– Да как я мог знать, ваше превосходительство?..
– Вот тебе последний шанс, – помолчав, сказал Шешковский. – О чем ты говорил с Воротынским, когда он тебя чуть не заколол? Чего он от тебя домогался?
– Денег, ваше превосходительство!
– Ну, сам виноват. Садись и прими вразумление с надлежащей кротостью… Ступай, Бергман, голубчик. Незачем тебе на это глядеть.
Сыщик прошел суровую жизненную школу. Он зря свою жалость не расходовал. И Фомин в нем сперва жалости не вызвал – Бергман не уважал господ, которые обзаводятся немолодыми любовницами и богатством своим обязаны исключительно мужским достоинствам. Сыщик всякого люду навидался – он знал, что такие, как Денис Фомин, не красавцы, коренастого сложения, среди дам ценятся как мощные жеребцы со всеми жеребячьими статями; что опытные дамы по глазам видят, на что они способны. Однако сейчас Фомин был воистину жалок – как всякий, чье мужество заключается лишь в известных телесных частях.
Он захотел было как-то подсказать Фомину, что после разговора с ним Воротынский был убит – и есть подозрение, что именно из-за этого разговора. А как это сделать – не знал.
И он попросту вышел. И дверь за собой притворил. И вторую притворил. А двери дубовые, тяжелые – за ними ничего не слышно.

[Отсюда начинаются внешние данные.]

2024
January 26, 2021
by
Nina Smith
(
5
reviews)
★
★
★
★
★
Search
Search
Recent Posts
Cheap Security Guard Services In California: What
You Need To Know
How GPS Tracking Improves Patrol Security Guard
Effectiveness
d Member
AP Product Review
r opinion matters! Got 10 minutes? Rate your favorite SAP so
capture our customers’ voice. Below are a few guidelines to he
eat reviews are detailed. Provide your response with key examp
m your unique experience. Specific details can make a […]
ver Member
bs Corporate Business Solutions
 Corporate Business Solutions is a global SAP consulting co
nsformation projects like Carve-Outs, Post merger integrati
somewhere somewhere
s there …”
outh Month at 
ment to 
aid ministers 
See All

У Бергмана и без Фомина забот хватало. Одна из них называлась «Бротар».
Когда сыщик, выдержав нелегкий разговор с Шешковским, был возвращен в полицию, одной из главнейших его задач было расследование: кто из подозрительных иностранцев мог бы быть в сношениях с неуловимым Фрелоном или его людьми. Были опрошены все осведомители, были взяты под присмотр чуть ли не все шулера и жулики, чуть ли не все домашние наставники, бывшие в своем отечестве конюхами и лакеями. Это была работа изматывающая, но необходимая. К счастью, Шешковский имел немало осведомителей, которые его не подводили, Бергман восстановил старые связи, и несколько раз уж мерещилось, что вот-вот удастся схватить Шершня за хвост. Но это были ошибочные домыслы.

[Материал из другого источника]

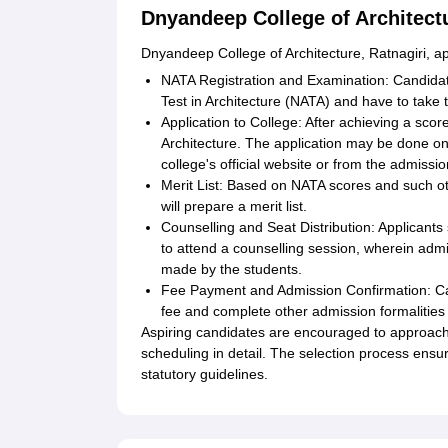
Dnyandeep College of Architect
Dnyandeep College of Architecture, Ratnagiri, ap
NATA Registration and Examination: Candidates
Test in Architecture (NATA) and have to take
Application to College: After achieving a sc
Architecture. The application may be done onl
college's official website or from the admissio
Merit List: Based on NATA scores and such oth
will prepare a merit list.
Counselling and Seat Distribution: Applicants
to attend a counselling session, wherein admi
made by the students.
Fee Payment and Admission Confirmation: Can
fee and complete other admission formalities 
Aspiring candidates are encouraged to approach
scheduling in detail. The selection process ensur
statutory guidelines.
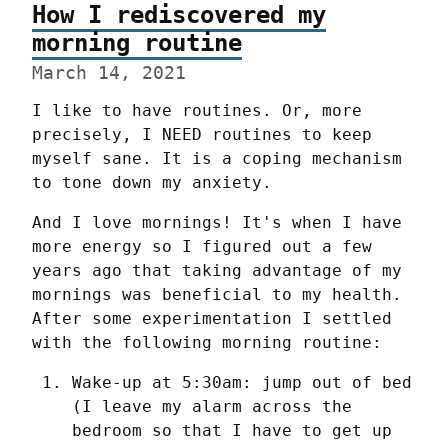
How I rediscovered my
morning routine
March 14, 2021
I like to have routines. Or, more 
precisely, I NEED routines to keep 
myself sane. It is a coping mechanism 
to tone down my anxiety.
And I love mornings! It's when I have 
more energy so I figured out a few 
years ago that taking advantage of my 
mornings was beneficial to my health. 
After some experimentation I settled 
with the following morning routine:
Wake-up at 5:30am: jump out of bed 
(I leave my alarm across the 
bedroom so that I have to get up 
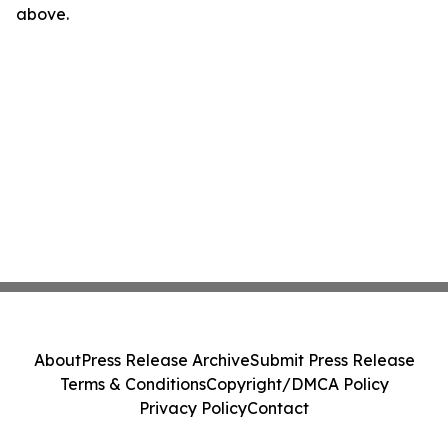
above.
About
Press Release Archive
Submit Press Release
Terms & Conditions
Copyright/DMCA Policy
Privacy Policy
Contact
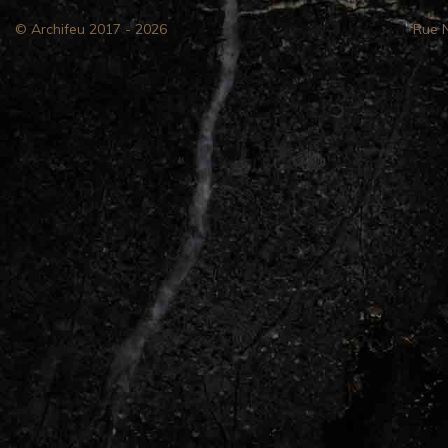
© Archifeu 2017 - 2026
Rue 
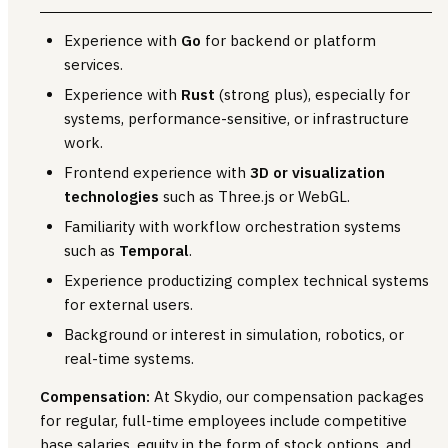
Experience with
Go
for backend or platform
services.
Experience with
Rust
(strong plus), especially for
systems, performance-sensitive, or infrastructure
work.
Frontend experience with
3D or visualization
technologies
such as Three.js or WebGL.
Familiarity with workflow orchestration systems
such as
Temporal
.
Experience productizing complex technical systems
for external users.
Background or interest in simulation, robotics, or
real-time systems.
Compensation:
At Skydio, our compensation packages
for regular, full-time employees include competitive
base salaries, equity in the form of stock options, and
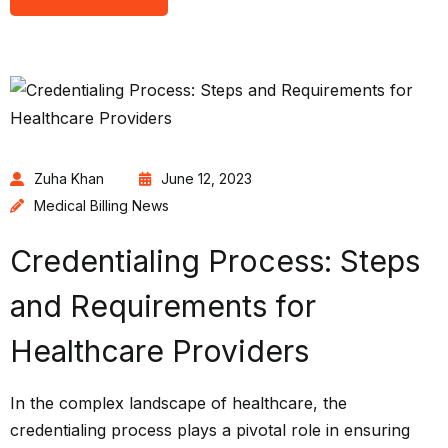
Zuha Khan
June 12, 2023
Medical Billing News
Credentialing Process: Steps
and Requirements for
Healthcare Providers
In the complex landscape of healthcare, the
credentialing process plays a pivotal role in ensuring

Поблизости от фехтовального зала Бальтазара Фишера он не появлялся, а Нечаева два раза блистательно проворонили, и это даже вызвало у Бергмана нечто вроде уважения – ишь как ловко сей господин уходит от присмотра. На деле же Мишка и не подозревал, что за ним следят. Это Фортуна его берегла, посмеиваясь, ибо готовила довольно крупную пакость. И Бергман был прав – Нечаев действительно встречался с французами.

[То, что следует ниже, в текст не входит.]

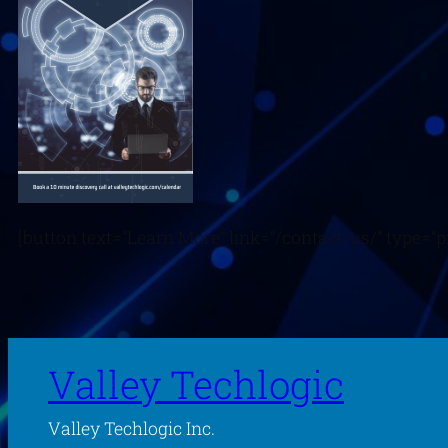
[button text=”Learn More” link=”/contact-us/” type=”pr
Valley Techlogic
Valley Techlogic Inc.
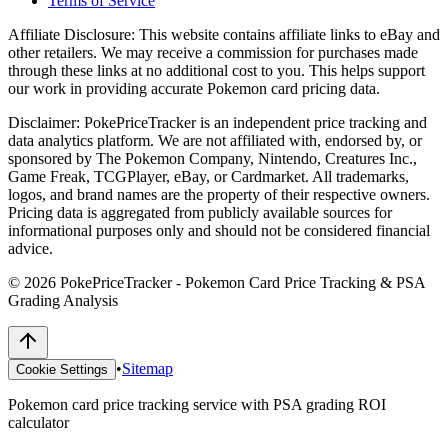
Terms of Service
Affiliate Disclosure:
This website contains affiliate links to eBay and
other retailers. We may receive a commission for purchases made
through these links at no additional cost to you. This helps support
our work in providing accurate Pokemon card pricing data.
Disclaimer:
PokePriceTracker is an independent price tracking and
data analytics platform. We are not affiliated with, endorsed by, or
sponsored by The Pokemon Company, Nintendo, Creatures Inc.,
Game Freak, TCGPlayer, eBay, or Cardmarket. All trademarks,
logos, and brand names are the property of their respective owners.
Pricing data is aggregated from publicly available sources for
informational purposes only and should not be considered financial
advice.
©
2026
PokePriceTracker - Pokemon Card Price Tracking & PSA
Grading Analysis
•
Sitemap
Cookie Settings
Pokemon card price tracking service with PSA grading ROI
calculator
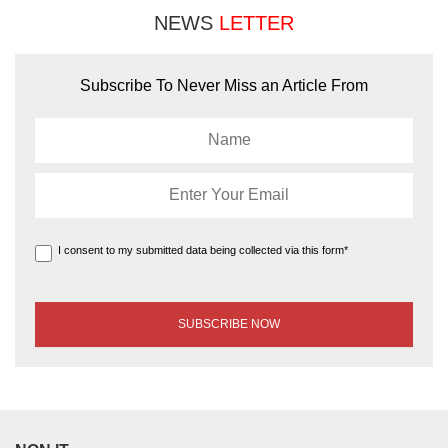
NEWS
LETTER
Subscribe To Never Miss an Article From
I consent to my submitted data being collected via this form*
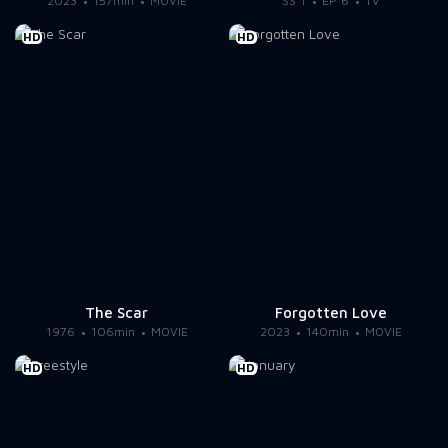
2023
157min
MOVIE
SS 1
EP 6
TV
HD
HD
The Scar
Forgotten Love
1976
106min
MOVIE
2023
140min
MOVIE
HD
HD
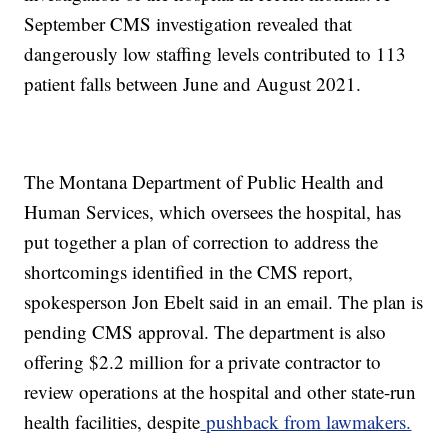
September CMS investigation revealed that
dangerously low staffing levels contributed to 113
patient falls between June and August 2021.
The Montana Department of Public Health and
Human Services, which oversees the hospital, has
put together a plan of correction to address the
shortcomings identified in the CMS report,
spokesperson Jon Ebelt said in an email. The plan is
pending CMS approval. The department is also
offering $2.2 million for a private contractor to
review operations at the hospital and other state-run
health facilities, despite
pushback from lawmakers.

С утра, перед визитом к Шешковскому сыщик встретился с некой особой веселого поведения, которая иногда поставляла ценные сведения. Это была хорошенькая немочка из Лифляндии, получившая неплохое воспитание и принимавшая главным образом иностранцев. Немочке было уже под тридцать, и она видела в Бергмане человека без пошлых предрассудков, которого могло бы привлечь заботливо скопленное ею приданое. Что он в годах и ростом не вышел, ее мало беспокоило, от мужа ведь требуется не юность и не гренадерский рост, а доходная должность и желание пойти под венец.